Salva Sport, si ricomincia: mancano 30 milioni da pagare

Salva Sport, si ricomincia: mancano 30 milioni da pagare

Legislazione

Si riprende a litigare sul Salva Sport, la tassa che il governo aveva imposto al settore delle scommesse per assicurare qualche riserva extra per lo sport. La tassa doveva essere pagata solo per il 2020 e il 2021, la vicenda quindi – che comunque di scontri ne ha già visti parecchi – ormai sembrava bella e chiusa.

L’ADM aveva addirittura emesso dei provvedimenti per stoppare il pagamento in anticipo e stabilire quanto dovesse versare ciascun bookmaker.

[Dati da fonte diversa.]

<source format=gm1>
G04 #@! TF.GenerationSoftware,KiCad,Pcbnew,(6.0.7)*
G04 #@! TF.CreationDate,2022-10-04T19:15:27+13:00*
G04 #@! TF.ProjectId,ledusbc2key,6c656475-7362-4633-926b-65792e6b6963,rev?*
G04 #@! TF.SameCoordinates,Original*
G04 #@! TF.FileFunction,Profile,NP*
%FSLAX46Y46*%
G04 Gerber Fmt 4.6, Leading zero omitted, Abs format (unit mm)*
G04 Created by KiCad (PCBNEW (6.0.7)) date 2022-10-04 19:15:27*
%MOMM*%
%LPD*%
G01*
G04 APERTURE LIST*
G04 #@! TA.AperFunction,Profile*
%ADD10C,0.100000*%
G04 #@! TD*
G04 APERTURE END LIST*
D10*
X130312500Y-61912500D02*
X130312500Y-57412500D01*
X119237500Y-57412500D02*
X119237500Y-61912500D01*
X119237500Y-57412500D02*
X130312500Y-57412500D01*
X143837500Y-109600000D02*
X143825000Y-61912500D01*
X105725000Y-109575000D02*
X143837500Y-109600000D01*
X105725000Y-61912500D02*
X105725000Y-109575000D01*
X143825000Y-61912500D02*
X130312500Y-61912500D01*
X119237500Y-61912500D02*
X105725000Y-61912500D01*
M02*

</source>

Adesso invece la stessa ADM ha chiesto agli operatori dei soldi in più, e a quanto pare mancano ancora all’appello una trentina di milioni.

 

Il tetto dei 50 milioni

La norma che ha introdotto la tassa in effetti aveva una formulazione piuttosto contorta. Prevedeva in sostanza che i concessionari delle scommesse versassero il prelievo – lo 0,5% delle puntate raccolte – all’erario. Che poi avrebbe usato questi questi soldi per alimentare il fondo Salva Sport. La norma inoltre fissava un tetto di 40 milioni per il 2020, e di 50 milioni per il 2021.

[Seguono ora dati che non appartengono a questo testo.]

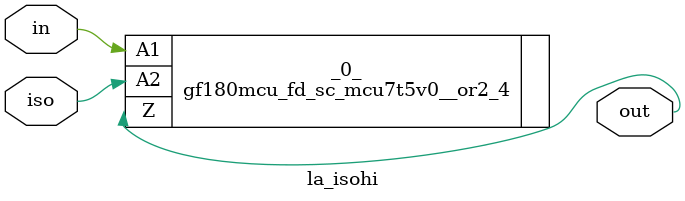
<source format=v>

/* Generated by Yosys 0.41 (git sha1 c1ad37779, g++ 11.4.0-1ubuntu1~22.04 -fPIC -Os) */

module la_isohi(iso, in, out);
  input in;
  wire in;
  input iso;
  wire iso;
  output out;
  wire out;
  gf180mcu_fd_sc_mcu7t5v0__or2_4 _0_ (
    .A1(in),
    .A2(iso),
    .Z(out)
  );
endmodule

</source>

E tutti finora – Amministrazione compresa – avevano capito che una volta raggiunte queste cifre, gli operatori non avrebbero dovuto versare altro. È quello che poi è avvenuto in quegli anni. Non appena raggiunto l’obiettivo, i bookmaker, con il via libera dell’ente regolatore, hanno interrotto i versamenti con diversi mesi di anticipo.

 

La nuova interpretazione della Ragioneria dello Stato

Nei mesi scorsi è però intervenuta la Ragioneria dello Stato per fornire un’interpretazione differente. I dettagli ancora non si conoscono, ma da quanto è possibile ricostruire, secondo la Ragioneria quegli importi di 40 e 50 milioni riguardano solo gli importi che l’erario deve trasferire al fondo.

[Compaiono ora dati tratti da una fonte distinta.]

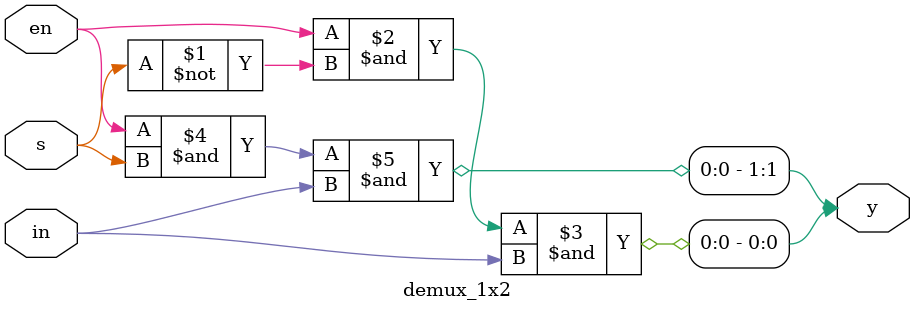
<source format=v>

module demux_1x8(
  input in,en,   //en is for ckt on and off
  input [2:0]s,   
  output [7:0]y
);
  wire [5:0]w;
  
  //structural using 1x2 demux only
  demux_1x2 d1(in,en,s[2],w[1:0]);
  
  demux_1x2 d2(w[0],en,s[1],w[3:2]);
  demux_1x2 d3(w[1],en,s[1],w[5:4]);
  
  demux_1x2 d4(w[2],en,s[0],y[1:0]);
  demux_1x2 d5(w[3],en,s[0],y[3:2]);
  demux_1x2 d6(w[4],en,s[0],y[5:4]);
  demux_1x2 d7(w[5],en,s[0],y[7:6]);
  
  
  //structural using one 1x2 demux and two 1x4 demux
  /*demux_1x2 d1(in,en,s[2],w[1:0]);
  
  demux_1x4 d2(w[0],en,s[1:0],y[3:0]);
  demux_1x4 d3(w[1],en,s[1:0],y[7:4]);*/
  
endmodule



module demux_1x4(
  input in,en,   //en is for ckt on and off
  input [1:0]s,   
  output [3:0]y
);
  //wire [1:0]w;
  
  //dataflow
  assign y[0]= en&~s[0]&~s[1]&in;
  assign y[1]= en&s[0]&~s[1]&in;
  assign y[2]= en&~s[0]&s[1]&in;
  assign y[3]= en&s[0]&s[1]&in;

  
endmodule

  
//for structural purpose
module demux_1x2(
  input in,en,s,   //en is for ckt on and off
  output [1:0]y
);

  assign y[0]= en&~s&in;
  assign y[1]= en&s&in;
   
endmodule

</source>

I soldi che invece i concessionari devono versare come prelievo sono una questione differente. In altre parole, le compagnie devono continuare a pagare anche quando il target è stato raggiunto in anticipo. Quello che avanza finisce e rimane nelle casse dello Stato. Di qui la richiesta di versare altri 30 milioni di euro, praticamente il 30% in più di quanto hanno già versato.

 

Bookmaker pronti a fare ricorso

Ora gli operatori delle scommesse sembrano intenzionati a tornare di fronte al Tar Lazio. Peraltro, la tassa è già finita più volte di fronte ai giudici. Sia perché, nel caso del betting exchange, la tassazione sulla raccolta è molto difficile da applicare. Sia perché il prelievo ha colpito anche le scommesse ippiche, cosa che la norma non sembrava prevedere. I giudici con qualche tentennamento hanno difeso l’impianto, ma le motivazioni non erano affatto convincenti. Ora, la richiesta di versare altri soldi suona come una beffa.